It's a cliche that, in India, cricket is a religion and players such as Sachin Tendulkar are its gods. Now this "truth" has been taken to ridiculous levels, with almost 50 brands being endorsed among the top six Indian cricketers - Tendulkar, Rahul Dravid, MS Dhoni, Saurav Ganguly, Yuvraj Singh and Virender Sehwag.
The recent news regarding the Indian Cricket Board's decision to allow each cricketer to endorse a maximum of three brands has got the country's advertising and marketing worlds abuzz.
Many wonder if the board is within its legal rights in imposing such a ban, and whether the power of money will ultimately force the authorities to rescind this order. They also talk about whether all this money from endorsements distracts players from their primary task: playing cricket.
All this is beside the point. Regulation or not, clients and agencies should embrace the death of the "cricket formula" and use it as an opportunity to develop more cost-effective and cutting-edge ways of building brands.
Recently, more and more companies have started using cricketers to endorse their brands. It has become a sort of bidding war, with each brand trying to trump its competitor by signing a more popular player. Quite entertaining, were it all not such a colossal waste of money.
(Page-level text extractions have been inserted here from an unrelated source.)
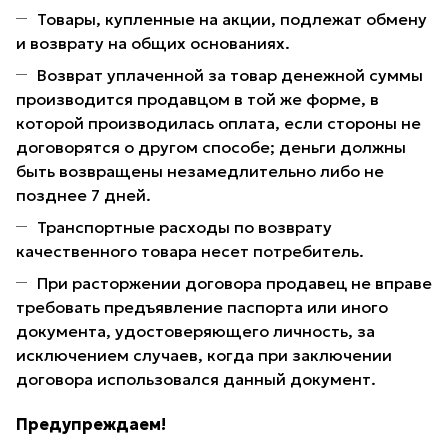
Товары, купленные на акции, подлежат обмену
и возврату на общих основаниях.
Возврат уплаченной за товар денежной суммы
производится продавцом в той же форме, в
которой производилась оплата, если стороны не
договорятся о другом способе; деньги должны
быть возвращены незамедлительно либо не
позднее 7 дней.
Транспортные расходы по возврату
качественного товара несет потребитель.
При расторжении договора продавец не вправе
требовать предъявление паспорта или иного
документа, удостоверяющего личность, за
исключением случаев, когда при заключении
договора использовался данный документ.
Предупреждаем!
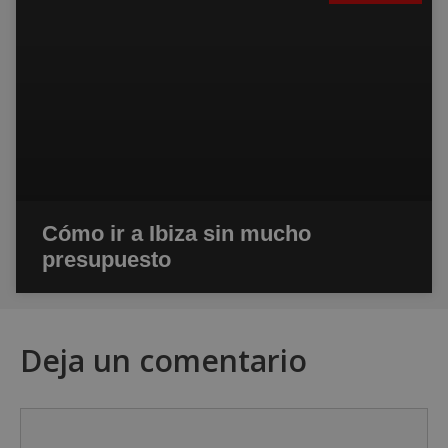
Cómo ir a Ibiza sin mucho
presupuesto
Deja un comentario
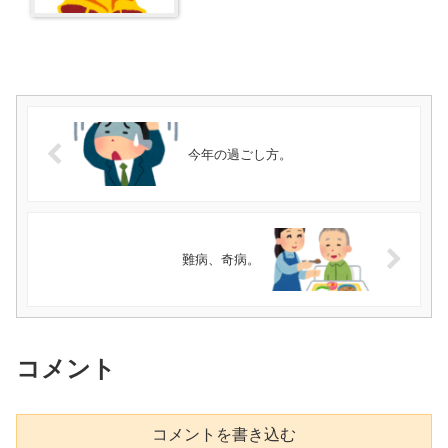
今年の過ごし方。
難病、奇病。
コメント
コメントを書き込む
Several marketers have confessed that cricketer endorsements were a waste of money. The fit with the brand was a reach at best, the cricketers proved extremely poor actors, and there were constraints on when commercials could be aired.
Endorsements took the place of creativity. They were far easier to execute and to explain to the board. And they made the marketing department sound like it was working hard and being aggressive. Perfect. Cricketer endorsements were even more crucial when competitors were using them, too.
But with the new rule, cricketers' fees will sharply increase. And their returns aren't likely to improve proportionally. So, what are marketers to do now?
One option is to fight the board, which has repeatedly demonstrated a complete lack of principles, with making money its only concern.
The other is to zag when the market zigs. This is the untested route. It could lead to the making of new marketing heroes - as well as some big mistakes. But it is the tactic that says: "My brand is more important than the cricketer's brand."
Now is the time for brilliant marketers and their agencies to stand up and be counted, and to justify those fat pay packets. Now is the time to come up with those Big Hairy Audacious Ideas that were shelved in order to pursue the easy idea of the hard-to-get cricketer and his harder-to-get time slots.
Suman Srivastava is the chief executive of Euro RSCG India.